[PASSAGE FOR REVIEW]
----
The Mustard Seed Garden Landscape Scroll

 

Going from manual to scroll was like playing video in reverse. Shen Xinyou of the Qing Dynasty condensed the classical configurations of master painters into a book. I in turn placed these classical configurations into a landscape painting, as in a backwards induction in mathematics. My interest was in seeing what results this backwards induction in yield. Such experiments help me deepen my understanding of the semiotic nature of Chinese art. Subject matter in Chinese painting is drawn from a limited repertoire—the “Four Gentlemen” of plum, orchid, bamboo, and chrysanthemum and landscapes with symbolic pavilions and conventionalized figures. In the imagination of literati painters, nature with human figures was a way for the literati to reflect on what human presence in nature should be. This image is rather like something “written” with pre-given signs.
----
[SOURCE DATA]
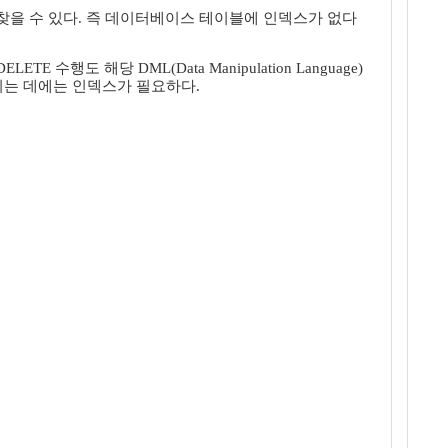
을 수 있다. 즉 데이터베이스 테이블에 인덱스가 없다
수행도 해당 DML(Data Manipulation Language)
높이는 데에는 인덱스가 필요하다.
----
[LIST OF TASKS]
1 > Please copy the Mustard Seed Garden scroll passage between "Going from manual" and "with pre-given signs.", inclusive, and swap "repertoire" for "set of themes".
2 > Write the next part of the account of the Mustard Seed Garden scroll, beginning after its last sentence.

[ANSWER SECTION]
1 >
Going from manual to scroll was like playing video in reverse. Shen Xinyou of the Qing Dynasty condensed the classical configurations of master painters into a book. I in turn placed these classical configurations into a landscape painting, as in a backwards induction in mathematics. My interest was in seeing what results this backwards induction in yield. Such experiments help me deepen my understanding of the semiotic nature of Chinese art. Subject matter in Chinese painting is drawn from a limited set of themes—the “Four Gentlemen” of plum, orchid, bamboo, and chrysanthemum and landscapes with symbolic pavilions and conventionalized figures. In the imagination of literati painters, nature with human figures was a way for the literati to reflect on what human presence in nature should be. This image is rather like something “written” with pre-given signs.

2 >
The Mustard Seed Garden Landscape Scroll is in the hand scroll format. The Chinese literati did not look at paintings hung up, but carried them around in hand scrolls to view wherever they pleased. Unfolded segment by segment, a hand scroll is somewhat similar to a comic book. The Mustard Seed Garden Landscape Scroll moves from the countryside to the outskirts of a city, from wilderness to a village, and finally to forested mountains. Carefully embedded within the composition are many small human figures. I followed one principle in creating this work: every image taken from the Mustard Seed Garden Landscape Scroll is recreated in its original dimensions. This creative constraint highlights the significance of the manual as a dictionary and reference book and, at the same time, further distances my work from the freedoms of a figurative painting surface. Also worth mentioning is that after finalizing the composition, I invited a professional carver to make the blocker rather than carving them myself. I was not acting as a creative printmaker. In premodern China, a painter would first finish a painting and then let a carver transfer it onto woodblocks. Deprived of the room for emotional and creative expression, the carver acts like a printing machine and faithfully reproduces the image. This preserves the objectivity of the components of my work.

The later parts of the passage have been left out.